(ENTRIES PROVIDED)

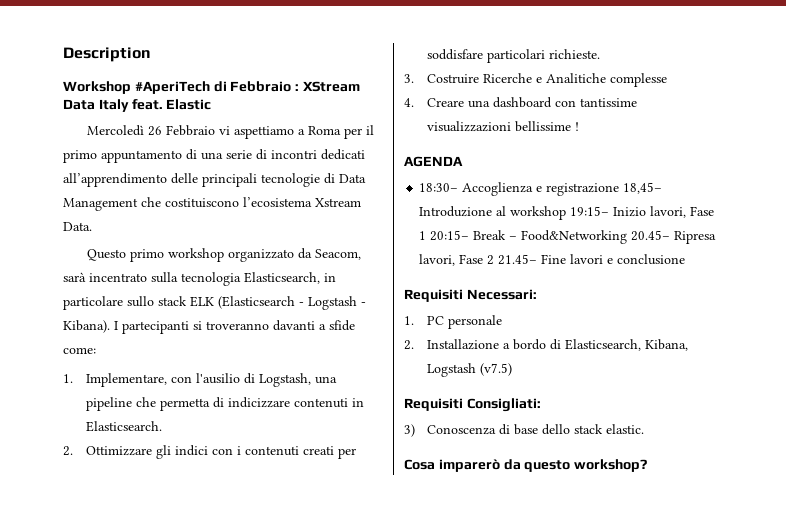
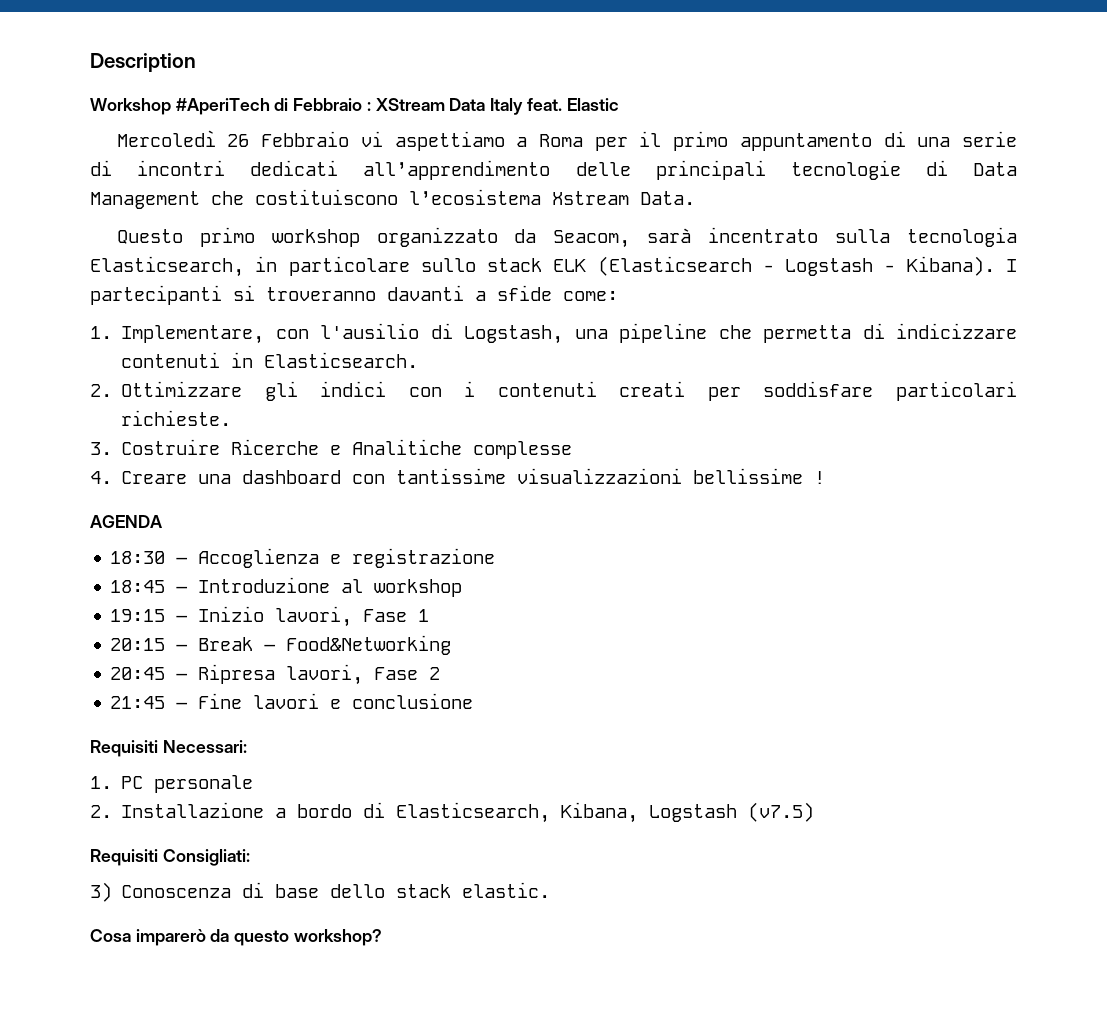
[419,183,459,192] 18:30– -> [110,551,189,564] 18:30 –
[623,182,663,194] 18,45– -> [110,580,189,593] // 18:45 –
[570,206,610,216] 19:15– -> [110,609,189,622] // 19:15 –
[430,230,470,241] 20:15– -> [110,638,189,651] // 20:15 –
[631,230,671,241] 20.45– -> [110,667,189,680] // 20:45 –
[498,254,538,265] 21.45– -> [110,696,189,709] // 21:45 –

(End ENTRIES PROVIDED)

THE TASK: The data shown above must be printed again exactly, with no images included.

THE ANSWER:
[419,183,459,192] 18:30– -> [110,551,189,564] 18:30 –
[623,182,663,194] 18,45– -> [110,580,189,593] // 18:45 –
[570,206,610,216] 19:15– -> [110,609,189,622] // 19:15 –
[430,230,470,241] 20:15– -> [110,638,189,651] // 20:15 –
[631,230,671,241] 20.45– -> [110,667,189,680] // 20:45 –
[498,254,538,265] 21.45– -> [110,696,189,709] // 21:45 –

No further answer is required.